In the seminar lesson text below, how would you render the sentence "You will work with this team for the rest of the unit." in Spanish?

(Text excerpt)

We will join our seminar teams and conduct our first seminar, sharing what we have learned from the first supplemental text we each read. We will synthesize ideas from and about our initial reading, then consider where to go next in our individual and team research.

Lesson Goals

  • Can I participate collaboratively, offering ideas or judgments that are purposeful in moving the team toward goals, asking relevant and insightful questions, tolerating a range of positions and ambiguity in decision making, and evaluating the work of the group based on agreed-upon criteria while working in my seminar discussion team?

  • Can I make connections to personal experiences and ideas in my research texts?

  • Can I describe personal connections to a variety of sources, including self-selected research texts?

  • Can I synthesize information from a variety of sources read and analyzed by members of the seminar team?

Texts

There are no texts for this Lesson.

Materials

Tools

Reference Guides

Editable Google Docs

Activity 1: Discuss

We will join a new seminar team, as directed by our teacher, with students who have similar interests and research topics or themes. We will introduce ourselves to our team, discuss our focus topics or themes, and review our inquiry questions.

Step 1

Join a new seminar discussion team, as directed by your teacher, based on the topics and inquiry questions you submitted. You will work with this team for the rest of the unit.

Introduce yourself to your new seminar team by doing the following:

  • Identify the first name you prefer to be called by and something about you that you think is interesting in relation to this unit and its questions.

  • Explain what you listed in your research proposal memo about what you hope to learn and accomplish, why, and how you are thinking about conducting further research and reading.

  • Share something interesting you think about what it means to live a life well-lived and a text that has particularly influenced your thinking.

  • Share the inquiry questions you have developed and how you think the seminar team might help you investigate them.

  • Share your initial thinking about how you might respond to the questions for the Culminating Task by writing a personal reflection, a personal essay, or a personal narrative.

Compare your thinking, interests, and questions, and make a list of the team’s initial, common questions about ideas, topics, and key words you want to investigate further through individual reading and team discussion. Refer to the notes and personal writing you have recorded in your Learning Log.

Step 2

As a team, discuss your current thinking about the unit’s two Central Questions and how that thinking will be used as you do supplemental research and reading.

  1. What does it mean to live a life well-lived?

  2. What compass might you carry as you undertake your journey in the world?

Review the texts from Sections 1 and 2 that you have read and discussed. Compare your impressions of and responses to those texts, using notes and tools you developed when working with them.

Identify several of those texts that your team sees as foundations for future research and reading or that can act as key compasses in your common interest areas.

(End Text excerpt)
(Collected material)

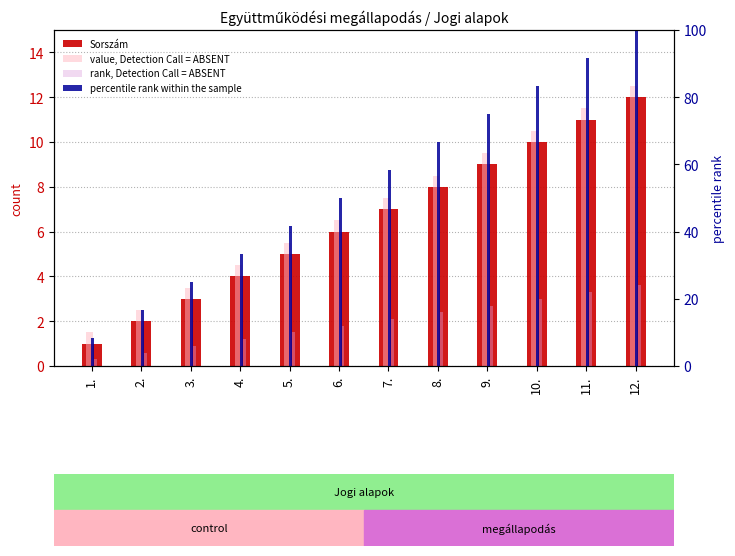

What value does the Sorszám series have at 1.?

1.0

(End Collected material)

## Answer to this problem
Trabajarás con este equipo durante el resto de la unidad.